BASE resources are typically a lot smaller and inherently use less system resources; only the coordination state is relevant, resulting in an overall smaller system or smaller collection of nodes required to reach the necessary system capacity.
In an ESB, it is because of the nature of the comprised distributed service capabilities and the availability of supported standards (or better the lack of mature support by platforms) that it is extremely difficult to reach transactional ‘integrity' across service boundaries. The ACID approach is difficult to implement, if not impossible with certain platforms. The BASE approach is, especially when crossing service boundaries, more easily implementable. Whether or not a coordination framework is available to facilitate BASE managed activities depends on the platform.
Task services are intended to solve a short-lived coordination concern and allow for cross-service transactions. Orchestrated task services are intended to solve fairly long-lived concerns and are inherently not suitable for running transactions as these would occupy resources for extended periods of time. The reason is that while transactions are in progress, more memory or disk space is consumed and potentially data (as in records or tables) is locked. When large amounts of data is being locked for extended periods of time, this can result in an unusable system.

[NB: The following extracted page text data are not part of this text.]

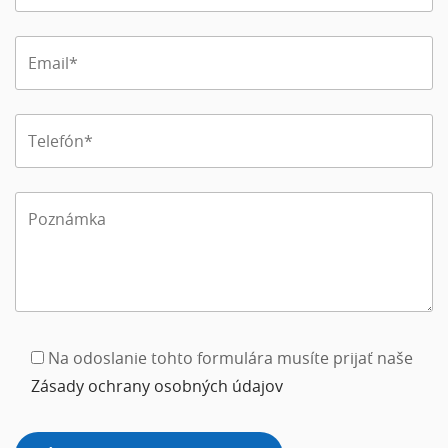
Na odoslanie tohto formulára musíte prijať naše
Zásady ochrany osobných údajov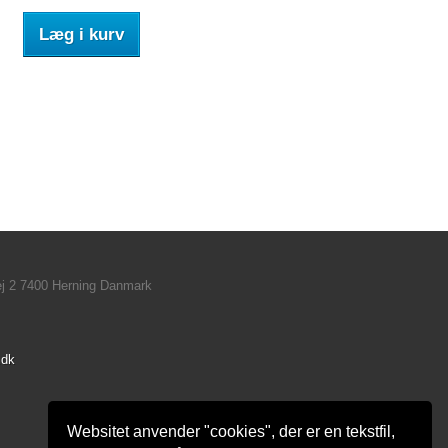
Læg i kurv
ej 2 7400 Herning Danmark
.dk
Websitet anvender "cookies", der er en tekstfil,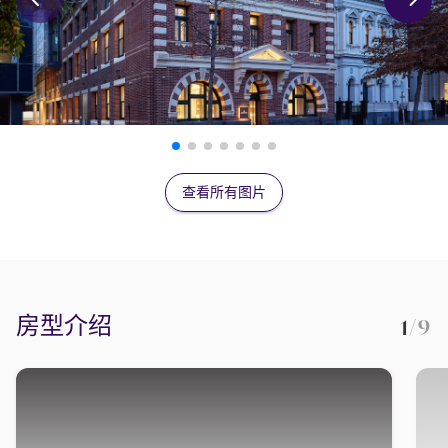
查看所有图片
房型介绍
1
/9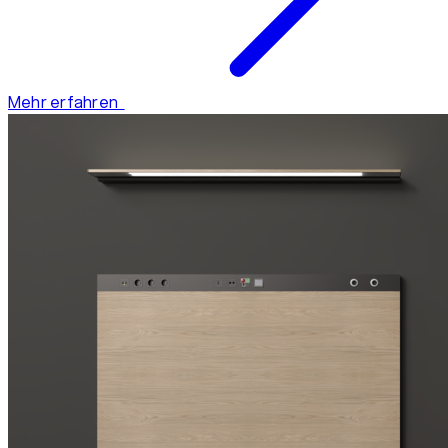
Mehr erfahren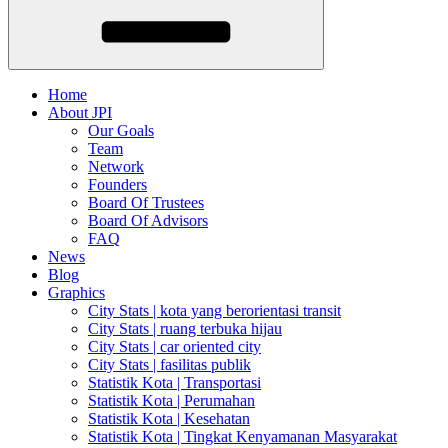
Home
About JPI
Our Goals
Team
Network
Founders
Board Of Trustees
Board Of Advisors
FAQ
News
Blog
Graphics
City Stats | kota yang berorientasi transit
City Stats | ruang terbuka hijau
City Stats | car oriented city
City Stats | fasilitas publik
Statistik Kota | Transportasi
Statistik Kota | Perumahan
Statistik Kota | Kesehatan
Statistik Kota | Tingkat Kenyamanan Masyarakat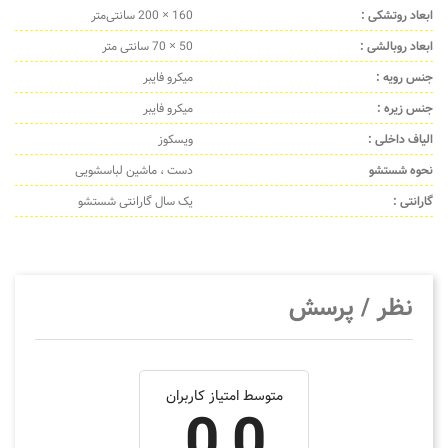
ابعاد روتشکی :
160 × 200 سانتی‌متر
ابعاد روبالشی :
50 × 70 سانتی متر
جنس رویه :
میکرو فایبر
جنس زیره :
میکرو فایبر
الیاف داخلی :
ویسکوز
نحوه شستشو
دست ، ماشین لباسشویی
گارانتی :
یک سال گارانتی شستشو
نظر / پرسش
متوسط امتیاز کاربران
0.0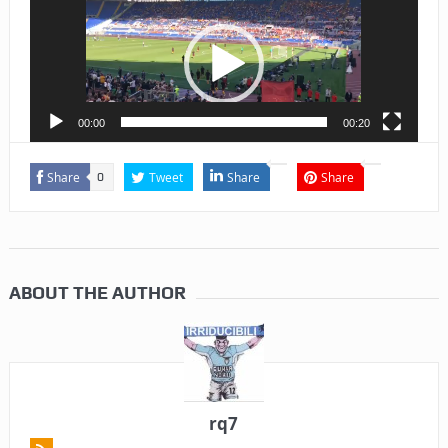
00:00
00:20
Share
Tweet
Share
Share
0
ABOUT THE AUTHOR
rq7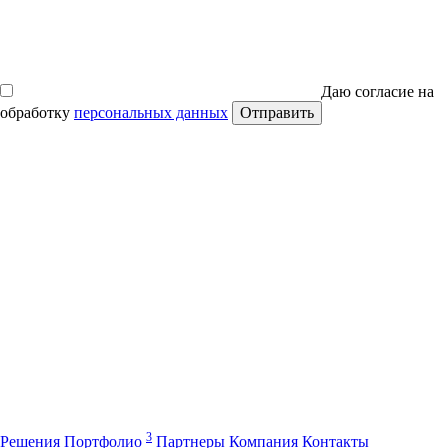
Даю согласие на
обработку
персональных данных
Отправить
3
Решения
Портфолио
Партнеры
Компания
Контакты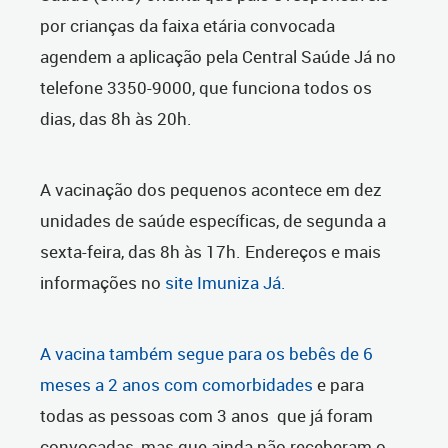
por crianças da faixa etária convocada
agendem a aplicação pela Central Saúde Já no
telefone 3350-9000, que funciona todos os
dias, das 8h às 20h.
A vacinação dos pequenos acontece em dez
unidades de saúde específicas, de segunda a
sexta-feira, das 8h às 17h. Endereços e mais
informações no
site Imuniza Já.
A vacina também segue para os bebês de 6
meses a 2 anos com comorbidades
e para
todas as pessoas com 3 anos que já foram
convocadas, mas que ainda não receberam o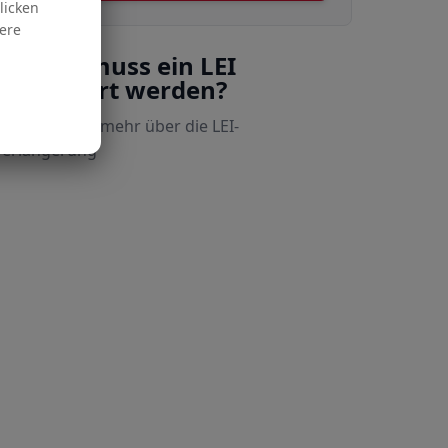
licken
ere
Warum muss ein LEI
verlängert werden?
Lesen Sie
hier
mehr über die LEI-
Verlängerung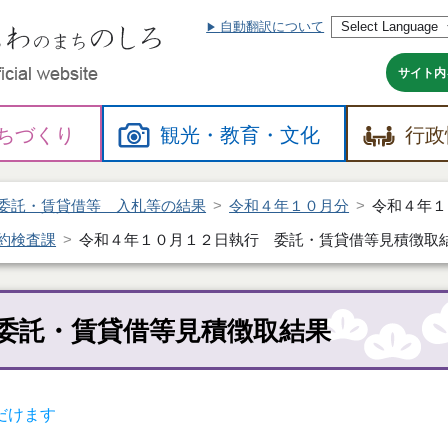
自動翻訳について
本
文
へ
サイト内
ちづくり
観光・
教育・
文化
行政
委託・賃貸借等 入札等の結果
令和４年１０月分
令和４年１
約検査課
令和４年１０月１２日執行 委託・賃貸借等見積徴取
委託・賃貸借等見積徴取結果
だけます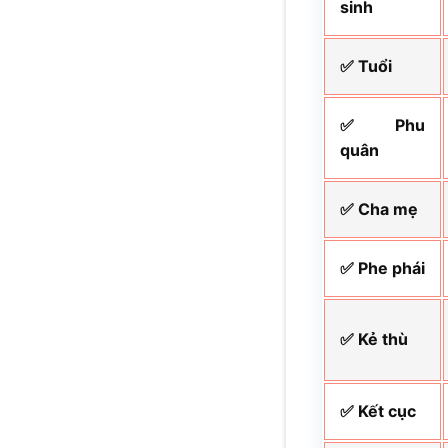
sinh
✅ Tuổi
✅ Phu
quân
✅ Cha mẹ
✅ Phe phái
✅ Kẻ thù
✅ Kết cục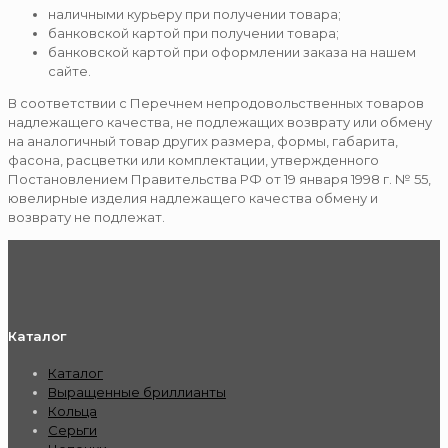
наличными курьеру при получении товара;
банковской картой при получении товара;
банковской картой при оформлении заказа на нашем
сайте.
В соответствии с Перечнем непродовольственных товаров
надлежащего качества, не подлежащих возврату или обмену
на аналогичный товар других размера, формы, габарита,
фасона, расцветки или комплектации, утвержденного
Постановлением Правительства РФ от 19 января 1998 г. № 55,
ювелирные изделия надлежащего качества обмену и
возврату не подлежат.
Каталог
Каталог
Выращенные бриллианты
Кольца
Серьги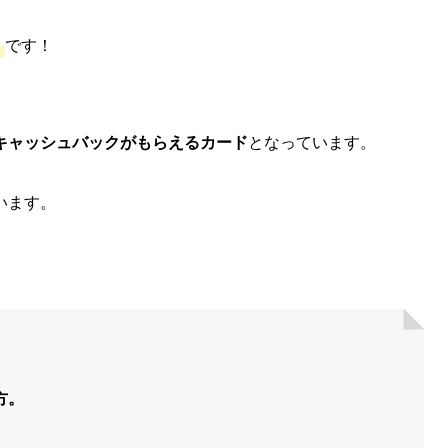
ド
です！
キャッシュバックがもらえるカード
となっています。
います。
。
方。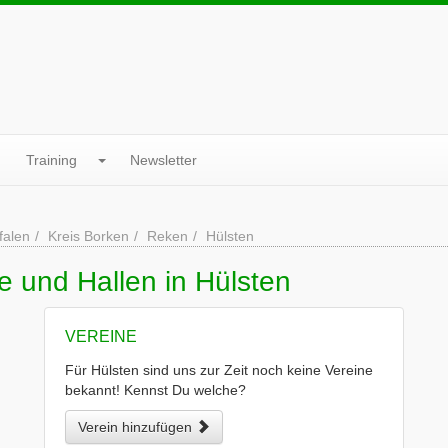
Training
Newsletter
falen
Kreis Borken
Reken
Hülsten
e und Hallen in Hülsten
VEREINE
Für Hülsten sind uns zur Zeit noch keine Vereine
bekannt! Kennst Du welche?
Verein hinzufügen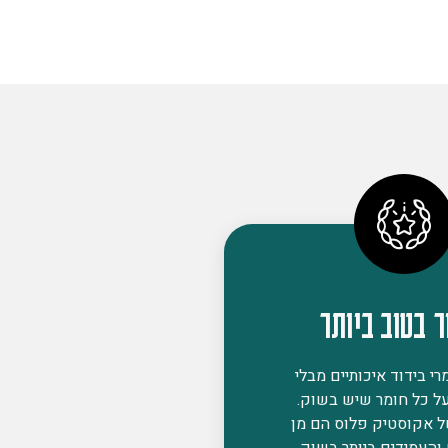
ר בטוב ביותר
י בידוד איכותיים מבלי
ל כל חומר שיש בשוק.
ל אקוסטיק פלוס הם מן
 והעמידים ביותר בשוק,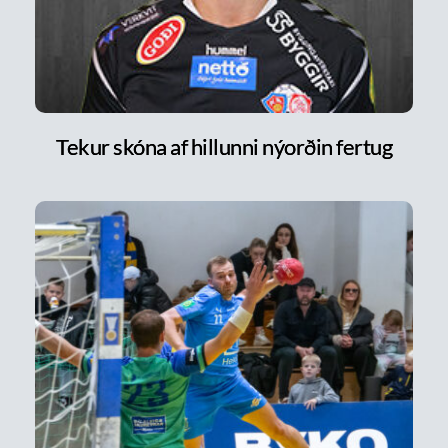
Tekur skóna af hillunni nýorðin fertug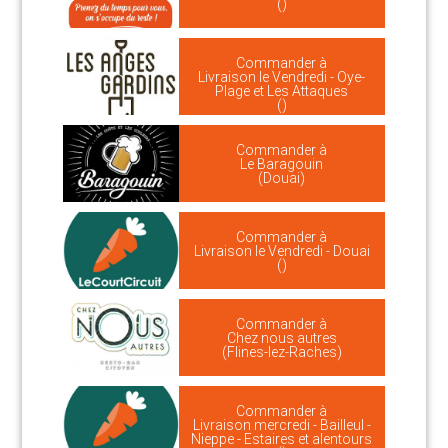
()
Commander à
Livraison le Vendredi - Oye-
Plage et Les Attaques
()
Commander à
Le Baragouin
(Douai)
Commander à
Livraison le Vendredi - Douai
()
Commander à
Chez nous autres
(Flines-lez-Raches)
Commander à
Livraison mercredi - Bailleul -
Nieppe - Estaires et alentours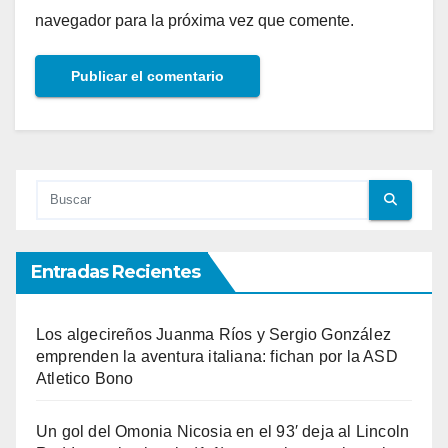
navegador para la próxima vez que comente.
Entradas Recientes
Los algecireños Juanma Ríos y Sergio González
emprenden la aventura italiana: fichan por la ASD
Atletico Bono
Un gol del Omonia Nicosia en el 93′ deja al Lincoln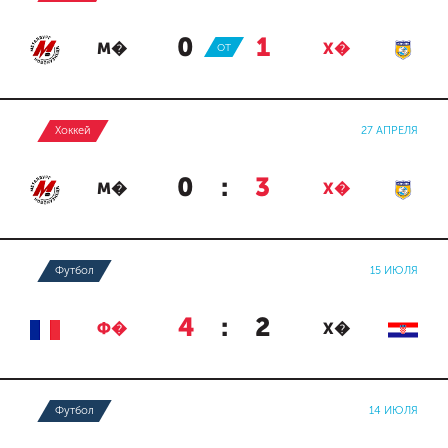
0
:
1
М�
ОТ
Х�
Хоккей
27 АПРЕЛЯ
0
:
3
М�
Х�
Футбол
15 ИЮЛЯ
4
:
2
Ф�
Х�
Футбол
14 ИЮЛЯ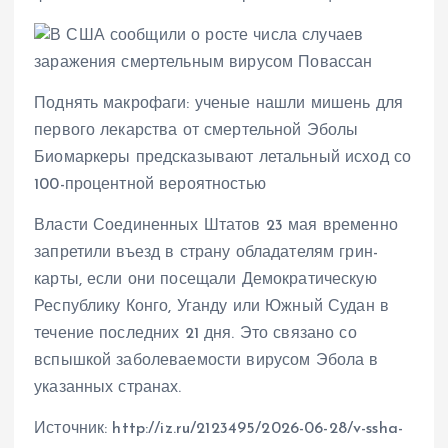
Поднять макрофаги: ученые нашли мишень для
первого лекарства от смертельной Эболы
Биомаркеры предсказывают летальный исход со
100-процентной вероятностью
Власти Соединенных Штатов 23 мая временно
запретили въезд в страну обладателям грин-
карты, если они посещали Демократическую
Республику Конго, Уганду или Южный Судан в
течение последних 21 дня. Это связано со
вспышкой заболеваемости вирусом Эбола в
указанных странах.
Источник: http://iz.ru/2123495/2026-06-28/v-ssha-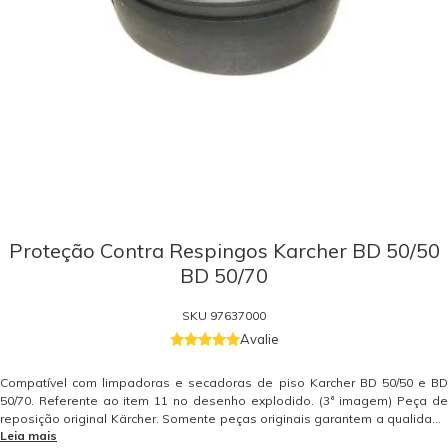
Proteção Contra Respingos Karcher BD 50/50
BD 50/70
SKU
97637000
Avalie
Compatível com limpadoras e secadoras de piso Karcher BD 50/50 e BD
50/70. Referente ao item 11 no desenho explodido. (3ª imagem) Peça de
reposição original Kärcher. Somente peças originais garantem a qualidade
Leia mais
e a segurança do equipamento e do operador. Caso tenha dúvidas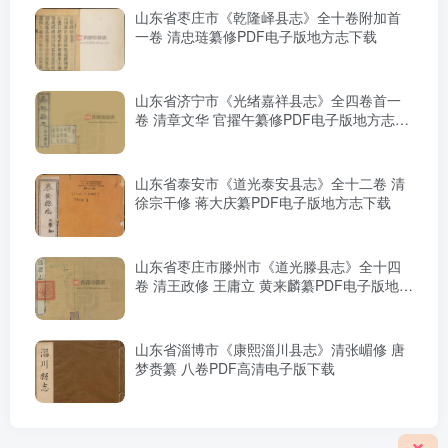
山东省枣庄市《乾隆峄县志》全十卷附加首
一卷 清忠琏纂修PDF电子版地方志下载
山东省济宁市《光绪嘉祥县志》全四卷首一
卷 清章文华 官擢午纂修PDF电子版地方志下
载
山东省泰安市《道光泰安县志》全十二卷 清
徐宗干修 蒋大庆纂PDF电子版地方志下载
山东省枣庄市滕州市《道光滕县志》全十四
卷 清王政修 王庸立 黄来麟纂PDF电子版地方
志下载
山东省淄博市《康熙淄川县志》清张嵋修 唐
梦赉纂 八卷PDF高清电子版下载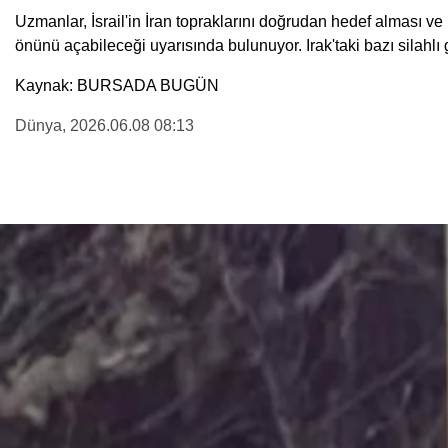
Uzmanlar, İsrail'in İran topraklarını doğrudan hedef alması ve
önünü açabileceği uyarısında bulunuyor. Irak'taki bazı silahlı 
Kaynak: BURSADA BUGÜN
Dünya
, 2026.06.08 08:13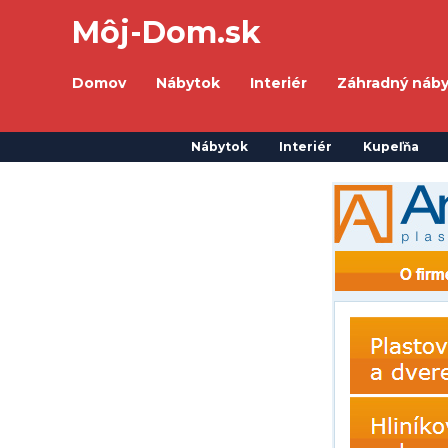
Môj-Dom.sk
Domov
Nábytok
Interiér
Záhradný náb
Nábytok
Interiér
Kupeľňa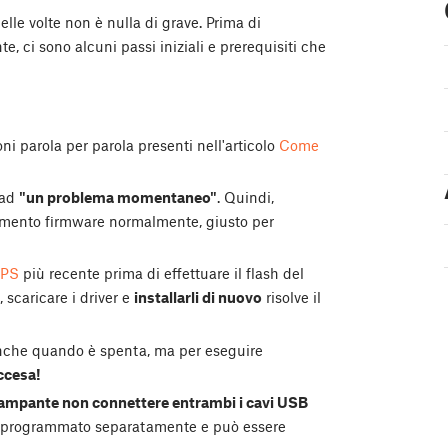
elle volte non è nulla di grave. Prima di
e, ci sono alcuni passi iniziali e prerequisiti che
ioni parola per parola presenti nell'articolo
Come
 ad
"un problema momentaneo"
. Quindi,
amento firmware normalmente, giusto per
PPS
più recente prima di effettuare il flash del
, scaricare i driver e
installarli di nuovo
risolve il
nche quando è spenta, ma per eseguire
ccesa!
stampante non connettere entrambi i cavi USB
 programmato separatamente e può essere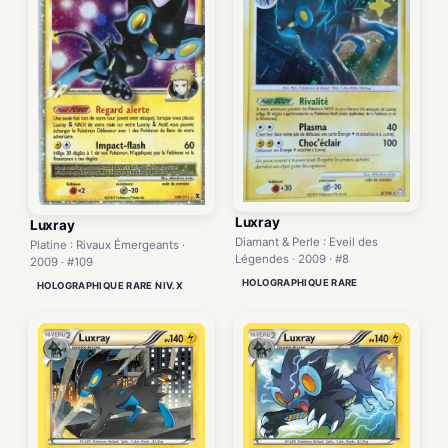
Luxray
Luxray
Diamant & Perle : Eveil des
Platine : Rivaux Émergeants ·
Légendes · 2009 · #8
2009 · #109
HOLOGRAPHIQUE RARE
HOLOGRAPHIQUE RARE NIV.X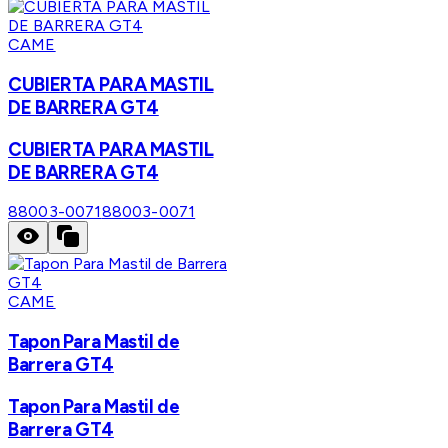
CAME
CUBIERTA PARA MASTIL
DE BARRERA GT4
CUBIERTA PARA MASTIL
DE BARRERA GT4
88003-0071
88003-0071
CAME
Tapon Para Mastil de
Barrera GT4
Tapon Para Mastil de
Barrera GT4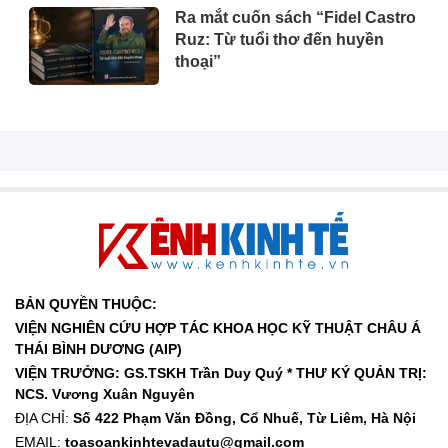
Ra mắt cuốn sách “Fidel Castro
Ruz: Từ tuổi thơ đến huyền
thoại”
BẢN QUYỀN THUỘC:
VIỆN NGHIÊN CỨU HỢP TÁC KHOA HỌC KỸ THUẬT CHÂU Á
THÁI BÌNH DƯƠNG (AIP)
VIỆN TRƯỞNG: GS.TSKH Trần Duy Quý *
THƯ KÝ QUẢN TRỊ:
NCS. Vương Xuân Nguyên
ĐỊA CHỈ:
Số 422 Phạm Văn Đồng, Cổ Nhuế, Từ Liêm, Hà Nội
EMAIL:
toasoankinhtevadautu@gmail.com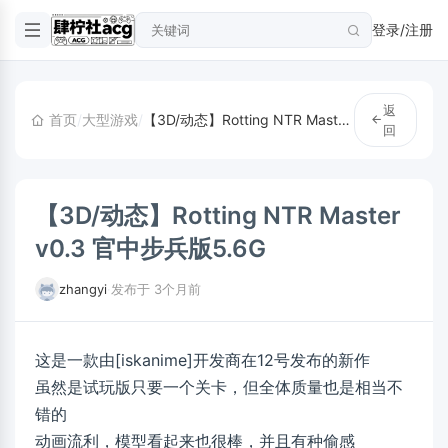
登录/注册
返
首页
/
大型游戏
/
【3D/动态】Rotting NTR Master v0.3 官中步兵版5.6G
回
【3D/动态】Rotting NTR Master
v0.3 官中步兵版5.6G
zhangyi
·
发布于 3个月前
这是一款由[iskanime]开发商在12号发布的新作
虽然是试玩版只要一个关卡，但全体质量也是相当不
错的
动画流利，模型看起来也很棒，并且有种偷感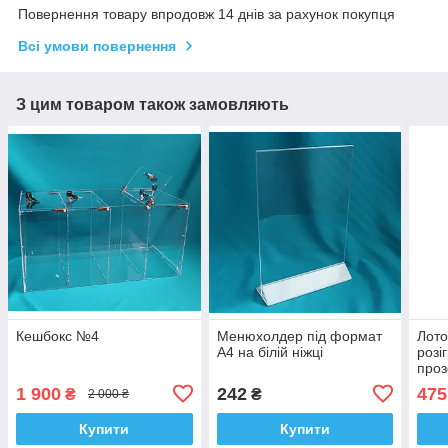
Повернення товару впродовж 14 днів за рахунок покупця
Всі умови повернення
З цим товаром також замовляють
Кешбокс №4
Менюхолдер під формат
Лото
А4 на білій ніжці
розі
проз
бар
1 900
242
475
₴
₴
2 000 ₴
Купити
Купити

If we look at task services and certainly orchestrated task services, the BASE approach is the encouraged approach from a resource-allocation point of view. The ACID approach can be done if it is really required in certain critical situations that require an extremely low margin of error. This is why it's such a good idea to offer the BASE approach more often than the ACID approach. Offering BASE is easier if it's known what the accepted margin of error is by the business or project principal. This can be discovered during the requirements clarification phase, a very important phase of every service delivery effort. Without proper requirements and business process investigations (discovery, clarification/elicitation), it is virtually impossible to see whether you really need ACID or can live with BASE.
One thing that is important to remember however is that in one way or another transactions are more expensive than compensation. A concern is that often the up-front amount of saved resources are hard to quantify and having an argument with the project or business principal about saved cost due to the BASE approach instead of ACID might not be the right way to proceed. Sometimes it’s worth the investment to offer a small preview (implement both) and simulate consequences in a test environment to show the difference.
Conclusion: What Happens When We Mix ACID and BASE?
Business activities and atomic transactions can be combined to enhance the overall consistency of a system while guarding the amount of consumed system resources.
To facilitate this, transactions can be encapsulated in the scope of a business activity. This way, long-running activities can be managed BASE-style and short-lived activities can still be managed ACID-style. This way transactions and business activities can be used in a complimentary fashion, achieving a scalable yet still as-consistent-as-possible overall system. Also it must be understood that both blue-sky core service logic as well as compensation logic can be wrapped separately based on their respective execution context and path.
Figure 4 – Atomic Transactions can be encapsulated by Business Activities.
When business activities are combined with transactions this can significantly increase the quality of service of a long-lived process. As such these can be – if combined in a smart way – truly beneficial to your business.